- _DESCRIÇÃO DO EXERCÍCIO_: Dê continuidade ao relato sobre o dia de gravação como figurante numa telenovela, a partir da última frase apresentada.

- _TRECHO SELECIONADO_:
******************************

Resuminho do episódio anterior: fui fazer um trabalho como figurante numa telenovela, o primeiro da carreira [e provavelmente o último]. O episódio se passava num julgamento. Intrigas, confusões e reviravoltas. E nós figurantes assitíamos a tudo de camarote. Ah, e tem o título que ainda não expliquei. É para dar um mistério, sabe como são as novelas.

10h30
Atenção às falas dos atores: “acha-se uma mãe extremosa e uma mãe exemplar ou tens telhado de vidro?” [imagina o que ela respondeu?]. Outra, “Enquanto nós estivemos juntos, desliguei-me a ele por completo” [sabe quando você fica procurando a profundidade na frase? Então]. “Silêncio no tribunal”. Olhando para esse tribunal make up lembrei de já passou pela minha cabeça ser advogado. E não é à toa, adoro filmes de tribunal, com todas aquelas disputas de oratória, investigação, surpresas sem fim, o advogado fodão cheio de cartas na manga, e claro, a expectativa do veredito [opa, fugiu o “c”]. Mas ainda bem que não escolhi advocacia, porque o direito tupiniquim e também o lusitano não têm nada disso. Aqui impera o direito Romano [constitucional, burocrático, chato]. E apenas em ocasiões muito especiais, como homicídios, é que eles montam o teatrinho com júri popular e o caraças. O outro lá chama-se Comon Law, não tem constituição, é uma festa, mas a bagaça funciona, até demais. Uma vez li que um ladrão estava no telhado de uma casa e a telha quebrou. O ladrão caiu, fraturou a perna e depois processou a dona da casa. Na Alemanha todo mundo tem um advogado pago mensalmente. Igual TV à cabo. E você ainda pode escolher se quer depósito automático ou boleto bancário. Sucesso.

Que saco esses atores de novela, erram toda hora. Alguém precisa implementar [ou seria implantar?] um programa de optimização do tempo e um outro de memorização para os atores. Estou aqui há 3 horas e ainda não passaram de 10 falas. Vamos gente, a fome está apertando e eu não pretendo ficar aqui o dia todo a esperar o talento de vocês chegar. “Quem está em julgamento não é a testemunha”. Mais essa. Cara, é o meu estômago que está em julgamento aqui. Ahhhhh que fome. Hora da pausa. Será que já tem rango?

******************************

- _REGISTROS FORNECIDOS_:
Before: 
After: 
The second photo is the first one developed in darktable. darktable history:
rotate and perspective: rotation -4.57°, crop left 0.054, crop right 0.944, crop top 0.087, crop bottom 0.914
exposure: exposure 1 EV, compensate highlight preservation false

******************************

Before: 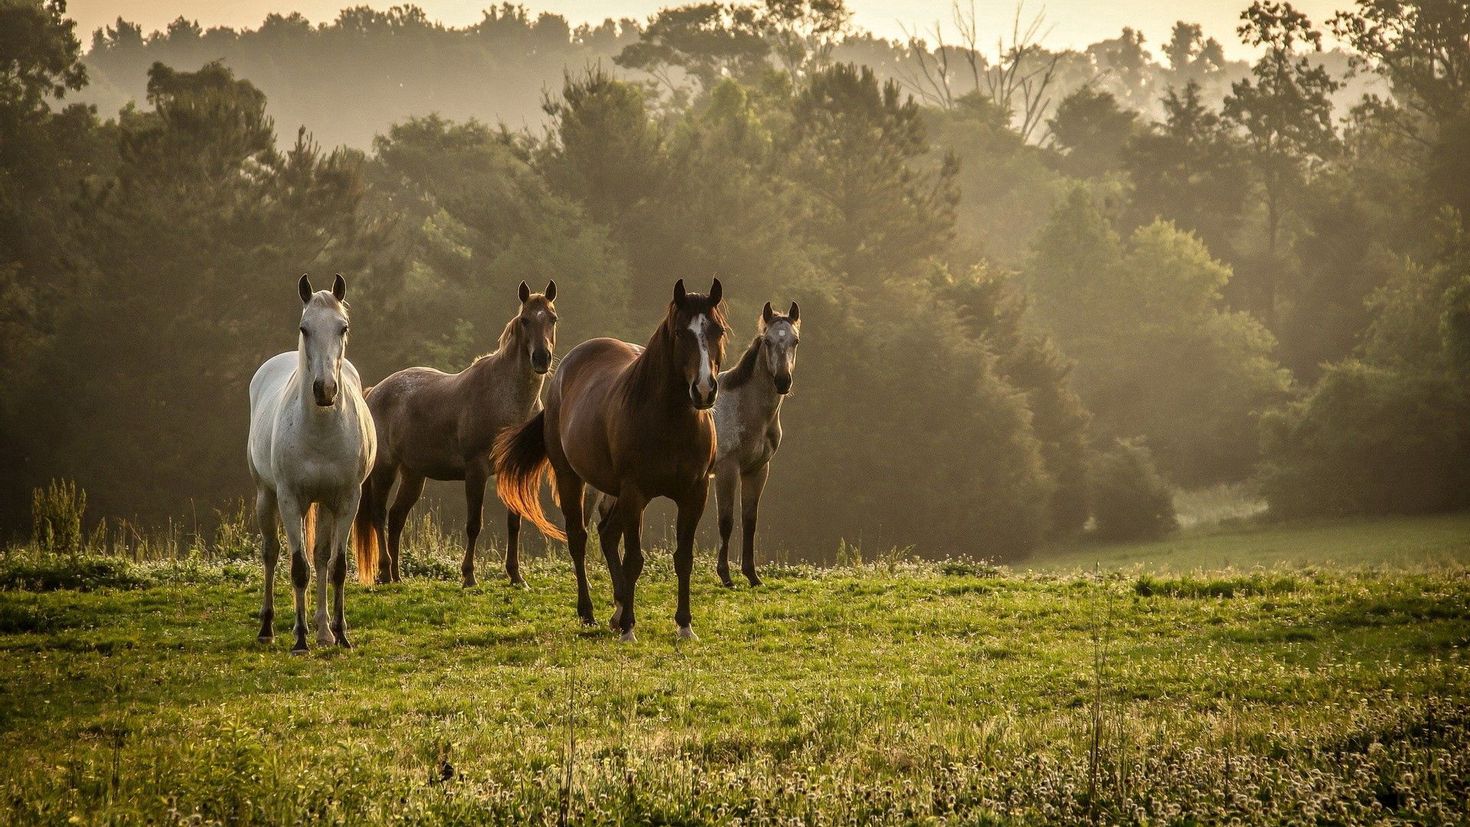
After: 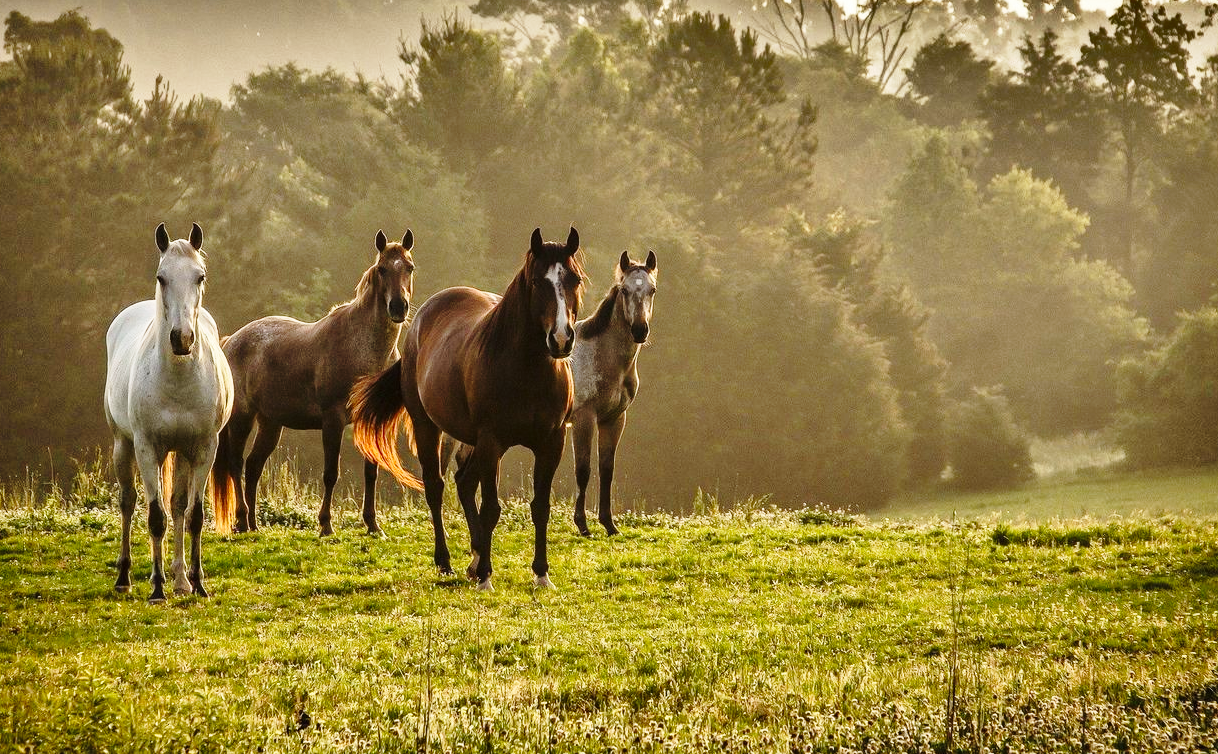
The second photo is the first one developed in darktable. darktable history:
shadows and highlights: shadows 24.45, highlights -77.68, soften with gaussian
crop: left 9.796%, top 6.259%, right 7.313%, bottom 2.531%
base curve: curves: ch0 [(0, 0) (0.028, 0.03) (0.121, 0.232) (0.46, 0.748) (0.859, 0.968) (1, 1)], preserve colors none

******************************

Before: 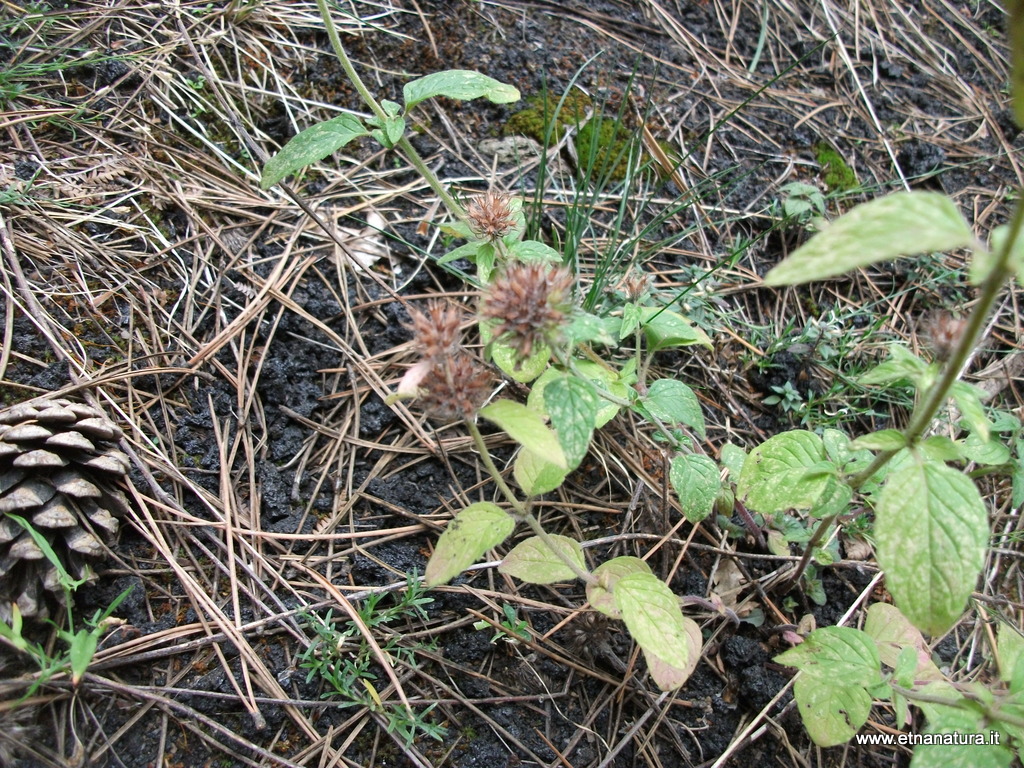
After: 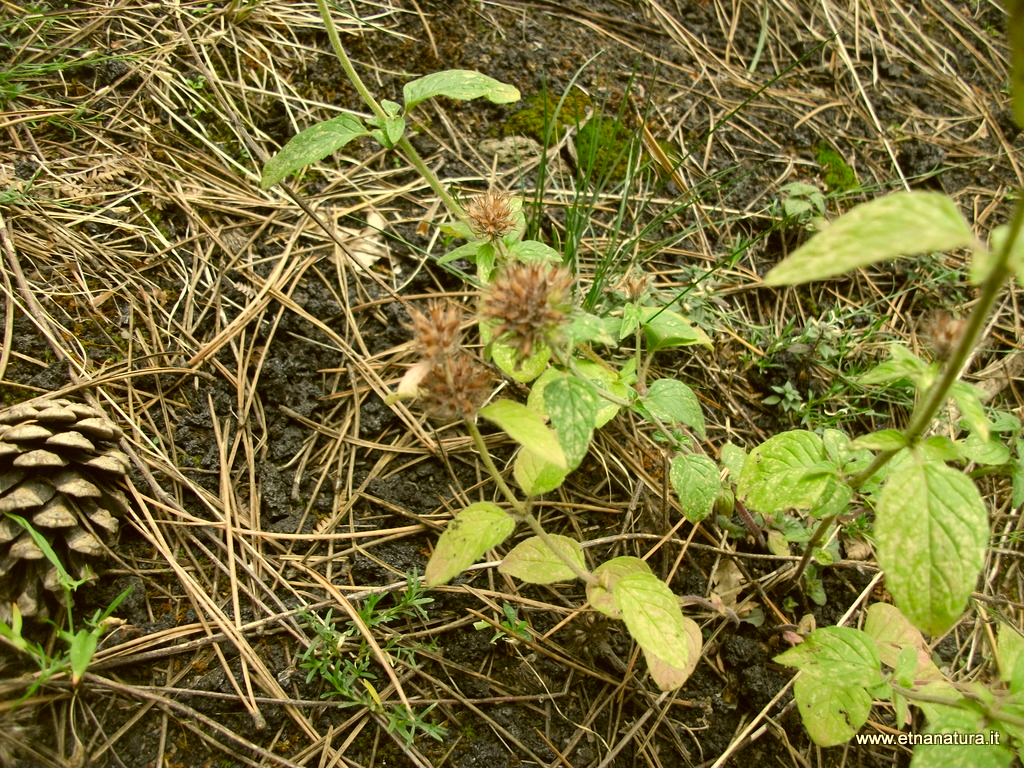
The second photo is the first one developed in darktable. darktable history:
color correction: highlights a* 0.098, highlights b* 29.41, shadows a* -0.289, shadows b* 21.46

******************************

- _RESULTADO DA TAREFA_:
12h30
Putz, nem cheiro da comida. Mas vi uns porcos pretos alantejanos passando ali fora. Bom sinal. Opa, a câmera está apontando pra mim, vou aparecer na tv. Alô mamãe. Estão filmando uma atriz que sentou do meu lado, não sei o nome dela mas fiquei ela trabalhou na novela A Escrava Isaura, olha que sucesso. 1, 2 e ação, muita tensão, estou nervoso. “Uma amante que a espancava”. Estão falando de mim? Putz! Eu nunca espancaria minha amante, nem minha mulher, nem ninguém. Ninguém é exagero, mas ninguém que não merecesse. É, não ajudou. Eu não fiz nada, sou inocente. “Foi uma missão quase impossível…” Putz, olhei para a câmera. Será que vão me despedir? É que está muito perto, não resisti. Ninguém viu. Agora pediram pra gente fazer um buruá. É a reação do público, comentários e tal. O nosso famoso zum-zum-zum. Daí o título. Pensei em explicar isso só no final, mas prefiro o jeito europeu de contar histórias.

Lembra da família dinossauro? Então, a atriz principal da novela é uma figuraça de 200 anos e uma mistura da mãe do Dino com Derci Gonçalves. Simpática. Já comentei que o motorista que nos trouxe também é um dos figurantes? Pois é, mas ele tem um papel melhor. É o guardinha do tribunal e amigo do carinha da produtora. Portanto, o cachê dele é maior que o nosso [a vida imita o filme. No caso, novela]. Tudo bem, o motorista é boa gente, um português da região de Saloio e que já está nessa carreira [de figurante] há não sei quantos anos. Disse também que é surfista [se é de verdade eu não sei]. Ele contou que uma vez teve que fazer o papel de amante num scketch de terror. Uma cena com muito sangue, sexo, morte e tudo mais [ou menos]. Beleza. Um dia estava ele, a mulher e os cunhados num restaurante, e para a surpresa geral, o scketch passou na tv. Todos riram, claro. Mas ele ficou todo vermelho e quase fugiu para debaixo da mesa. Rá, se fosse no Brasil o sujeito subia na mesa e gritava bem alto: oiá eu ali na tv! Sou eu, oiá. Eu tô na tv [seguido de uma palmada forte no peito]. É diferente.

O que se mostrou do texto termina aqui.